The anterior cingulate cortex has projections to the frontopolar cortex, which has been associated with processes of cognitive dissonance and uncertainty. Considering the morphology of Von Economo cells, they have been described as fast-projecting neurons, and due to the functions of the areas from which they are supposed to receive and project information, they are believed to play an important role in intuition, quick decision making and resolving cognitive dissonance processes.

Tapered neurons help channel neural signals from deep regions of the cortex to relatively distant parts of the brain. Signals from the anterior cingulate cortex have been observed to be received in Brodmann’s zone 10, in the frontopolar cortex, where regulation of cognitive dissonance and disambiguation between alternatives is believed to occur.

On the other hand, in humans, intense emotions activate the anterior cingulate cortex, as it transmits neural signals from the amygdala, a primary center for processing emotions to the frontal cortex. The anterior cingulate cortex is also active in demanding tasks that require judgment and discrimination, as well as in error detection.

The anterior cingulate cortex is also involved in autonomic functions, including motor and digestive functions., While playing a role in regulating blood pressure and heart rate.

The important olfactory and gustatory capacities of the cingulate cortex and the frontal island cortex appear to have dissipated in the course of evolution, to now occupy improved functions related to higher cognition, ranging from planning and self-awareness to role play and deception.

It should also be noted that the decreased olfactory function of humans, compared to other primates, could be related to the fact that spindle cells located in crucial neural centers have only two dendrites instead of several, resulting in integration.

Disorders related to the abnormal development of these neurons

The abnormal development of Von Economo neurons has been linked to various personality disorders and neurodevelopmental disorders., Especially those characterized by distortions of reality, impaired thinking, speech disorders and social withdrawal.

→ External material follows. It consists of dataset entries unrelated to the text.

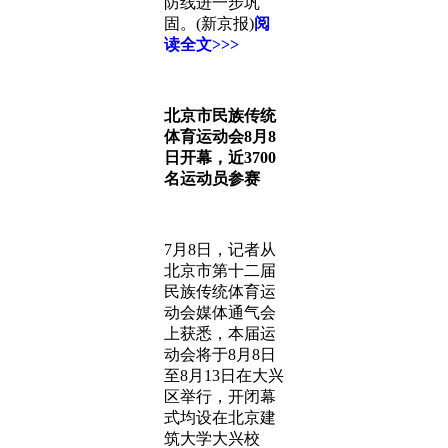
防线进一步巩
固。(新京报)
阅
读全文>>>
北京市民族传统
体育运动会8月8
日开幕，近3700
名运动员参赛
7月8日，记者从
北京市第十二届
民族传统体育运
动会媒体通气会
上获悉，本届运
动会将于8月8日
至8月13日在大兴
区举行，开闭幕
式均设在北京建
筑大学大兴校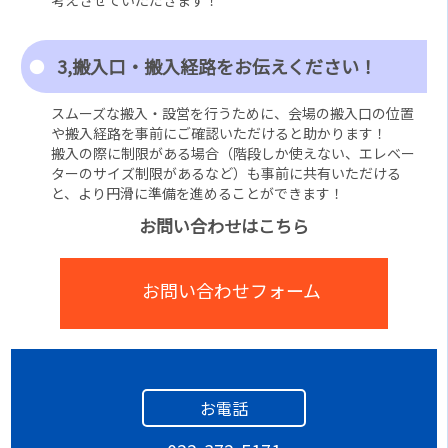
3,搬入口・搬入経路をお伝えください！
スムーズな搬入・設営を行うために、会場の搬入口の位置
や搬入経路を事前にご確認いただけると助かります！
搬入の際に制限がある場合（階段しか使えない、エレベー
ターのサイズ制限があるなど）も事前に共有いただける
と、より円滑に準備を進めることができます！
お問い合わせはこちら
お問い合わせフォーム
お電話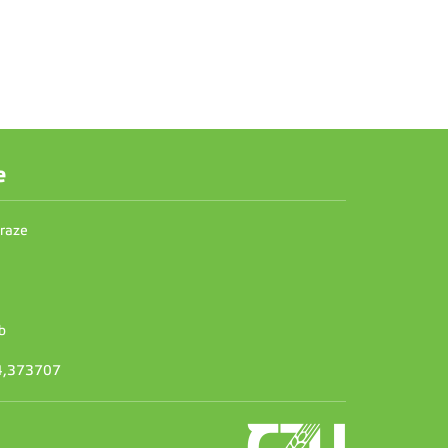
e
Praze
b
14,373707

In addition, the development and abnormal functioning of this type of neuron has been implicated in disorders such as autism, as several studies have shown that fused neurons are involved in the cognitive processes involved in the rapid intuitive evaluation of situations. complex. In this regard, it has been suggested that they could be part of the circuits that support human social networks.

Von Economo neurons have been proposed to relate to areas of the brain associated with theory of mind, by transmitting information from the cingulate cortex and frontoinsular areas to the frontal and temporal cortex, where quick hunches are combined with slower deliberative judgments.

In autism spectrum disorders, spindle neurons would not develop properly, and this failure could be partly responsible for the social difficulties that emerge from the application of faulty intuition processes.

On another side, selective degeneration of spindle neurons has also been observed in diseases such as Alzheimer’s disease and dementia. For example, in patients with frontotemporal dementia, a neurodegenerative disorder that causes As the person loses empathy and becomes erratic and unresponsive, 70% of Von Economo neurons are found to be damaged.

Finally, it should be noted that some research has suggested that the abnormal development of these neurons may be linked to the pathogenesis of schizophrenia, although no results have been obtained. conclusive to date.

Bibliographical references:

  • Allman, JM, Watson, KK, Tetreault, NA and Hakeem, AY (2005). Intuition and autism: a possible role for Von Economo neurons. Trends in Cognitive Science, 9 (8), 367-373.

  • Seeley, WW, Carlin, DA, Allman, JM, Macedo, MN, Bush, C., Miller, BL and DeArmond, SJ (2006). The initial frontotemporal dementia targets neurons unique to monkeys and humans. Annals of Neurology: Official Journal of the American Neurological Association and the Child Neurology Society, 60 (6), 660-667.

  • Watson, KK, Jones, TK and Allman, JM (2006). Dendritic architecture of von Economo neurons. Neurosciences, 141 (3), 1107-1112.